A dark and horrible curse that, as a side effect, gives you a variety of cool superheroic powers. Vampirism, lycanthropy, deals with the devil, etc. But it's a little problematic when the coolness of the powers overwhelms the price. People gloss over the "having to drink blood" thing and focus on leaping tall buildings and turning into ninja bats.

Looking specifically at games, one of the contributing factors is that players tend to be given a shopping list of cool powers to choose from. More text-space (and hence brain-space) is given over to the upside. And when your choice of powers is how you customise your character, it's natural that they're the aspect you focus on.

Of course when I put it like that, the solution seems obvious. Swap it around. The cool powers are defaults, and the price is unique. Thing is, cool powers that aren't diverse aren't terribly cool. If you can do something the other person can't, then that makes you cooler when you do that thing.
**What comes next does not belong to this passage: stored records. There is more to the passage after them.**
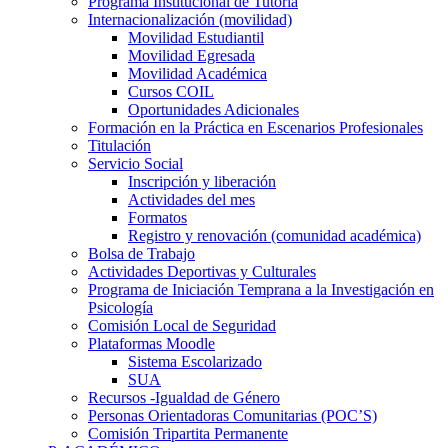
Programa Institucional de Tutoría
Internacionalización (movilidad)
Movilidad Estudiantil
Movilidad Egresada
Movilidad Académica
Cursos COIL
Oportunidades Adicionales
Formación en la Práctica en Escenarios Profesionales
Titulación
Servicio Social
Inscripción y liberación
Actividades del mes
Formatos
Registro y renovación (comunidad académica)
Bolsa de Trabajo
Actividades Deportivas y Culturales
Programa de Iniciación Temprana a la Investigación en
Psicología
Comisión Local de Seguridad
Plataformas Moodle
Sistema Escolarizado
SUA
Recursos -Igualdad de Género
Personas Orientadoras Comunitarias (POC’S)
Comisión Tripartita Permanente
Fortunately the game that had me thinking about this problem already has an answer to that. Classes - broad categories of character concept and abilities. The difference will just be that classes don't come with a selection of bonus powers, but with your choice of horrible drawback.

For example: you're a swordbearer - you have a demonic soul-eating sword bound to you. Traditionally you'd be able to customise your sword so that maybe it could shoot fire blasts, or had a big glowing eye that warned you of threats. But I think it'll be more interesting and appropriate if the cool powers are relatively generic (though you can justify the colour/flavour to suit your tastes) but the drawback is specific.

To continue the example, maybe the demon sword is a deep sleeper and you don't benefit from any of the upsides until it's been woken up by tasting first blood. Or it's a monstrous organic parasite that drains your strength.

To sum up: keep the cool powers broad, the drawbacks specific and let the player customise with their choice of drawback. It might work.